After the kids were born, we moved four times in seven years and I was thinking more about diapers and getting a nap than about an office. In the third apartment, I had a desk in the bedroom. In the fourth apartment, I commandeered a hallway and wore ear plugs to block out the kids. This is still my office in New York City but now it has a fourth wall with a lockable door in it. It's a small office, about 6' X 9' and I love it. There's room for the camcorder and a couple of hard drives, but the paper I've accumulated, God help me, the reams and reams of paper, there's no way it can all fit in this office. There are files in the basement, files in my bureau, in the linen closet and every other closet and bookshelf in the house - trying to keep track of it all is a full-time job.
Upstate, I'm back to a desk in the corner of the bedroom and a bookshelf filled with, yup, papers. But I've had an eye on one of the sheds.
Maybe you saw the picture of me pick-axing a dirt floor last week? Tonight that dirt is all smoothed out, covered with a layer of crushed stone and ... paved in cement tiles. This shed is about to be my first-ever, free-standing 'office and studio'!

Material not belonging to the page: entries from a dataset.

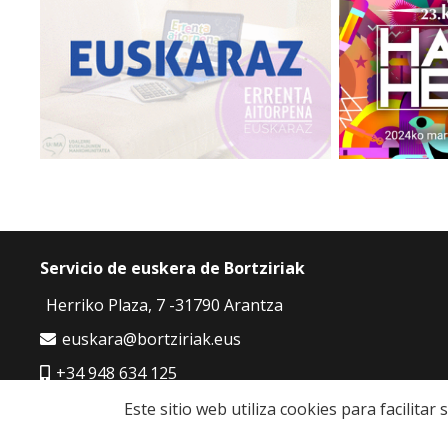
Servicio de euskera de Bortziriak
Herriko Plaza, 7 -31790 Arantza
euskara@bortziriak.eus
+34 948 634 125
680 65 06 50
Este sitio web utiliza cookies para facilita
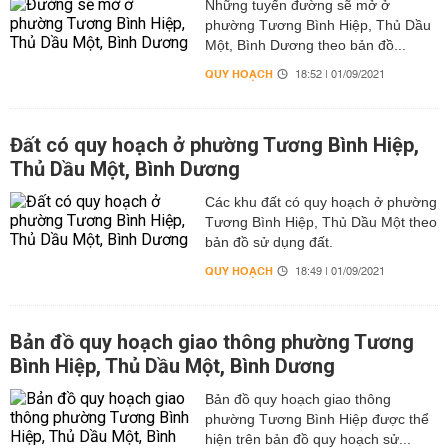
Những tuyến đường sẽ mở ở
phường Tương Bình Hiệp, Thủ Dầu
Một, Bình Dương theo bản đồ...
QUY HOẠCH
18:52 | 01/09/2021
Đất có quy hoạch ở phường Tương Bình Hiệp,
Thủ Dầu Một, Bình Dương
Các khu đất có quy hoạch ở phường
Tương Bình Hiệp, Thủ Dầu Một theo
bản đồ sử dụng đất.
QUY HOẠCH
18:49 | 01/09/2021
Bản đồ quy hoạch giao thông phường Tương
Bình Hiệp, Thủ Dầu Một, Bình Dương
Bản đồ quy hoạch giao thông
phường Tương Bình Hiệp được thể
hiện trên bản đồ quy hoạch sử...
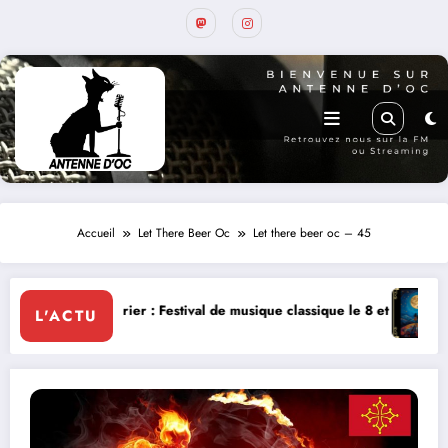
Accueil
Let There Beer Oc
Let there beer oc – 45
brier : Festival de musique classique le 8 et 9 août
La Thérapie Lége
L'ACTU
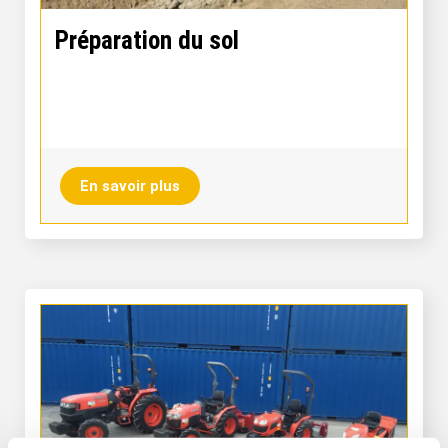
Préparation du sol
En savoir plus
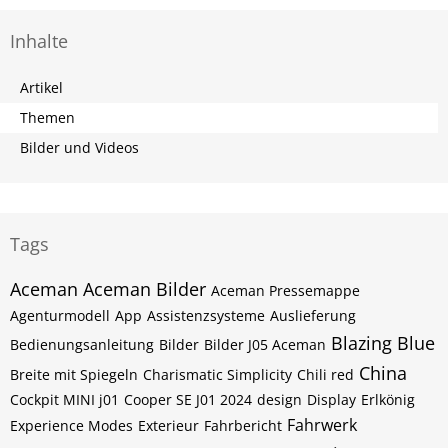
Inhalte
Artikel
Themen
Bilder und Videos
Tags
Aceman
Aceman Bilder
Aceman Pressemappe
Agenturmodell
App
Assistenzsysteme
Auslieferung
Blazing Blue
Bedienungsanleitung
Bilder
Bilder J05 Aceman
China
Breite mit Spiegeln
Charismatic Simplicity
Chili red
Cockpit MINI j01
Cooper SE J01 2024
design
Display
Erlkönig
Fahrwerk
Experience Modes
Exterieur
Fahrbericht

Last Fall, trying to justify to myself that I wanted this entire shed, including the lean-to section in the back, all for my own, I explained to Mr. Green that the lean-to part could be my office (as I like small spaces to concentrate my thoughts). The other part, which is twice the size and with a higher ceiling, could be where actors and I could sit around a big table and have table readings before we shoot. (And hey, it could even be a place to shoot.) Mr. Green said something like: "Oh. A conference room. You need an office and a conference room." So now my shed has been dubbed my Office and Conference Room. It sounds so corporate that it makes me laugh out loud but, in fact, tonight I'm not laughing. I'm completely in awe.
We finished the floor tonight. I went in, closed the doors and said in a voice so low that even if someone else was there, they couldn't have heard me: "This is my office. This is my studio."
But I'll tell you, I wasn't feeling AT ALL like I 'owned this room'. I felt more like when I first meet an intimidating person or a very powerful and large animal or when I walk into a building or a room that takes my breath away.
While we were fixing it up, I went through spells of worrying that it was too big, that it would overwhelm me, that I'd feel ridiculous, that I don't deserve it and, the topper, that because of it, I'll never do anything again... Tonight I can't wait for tomorrow so I can go vacuum it, wash the windows and move my stuff in.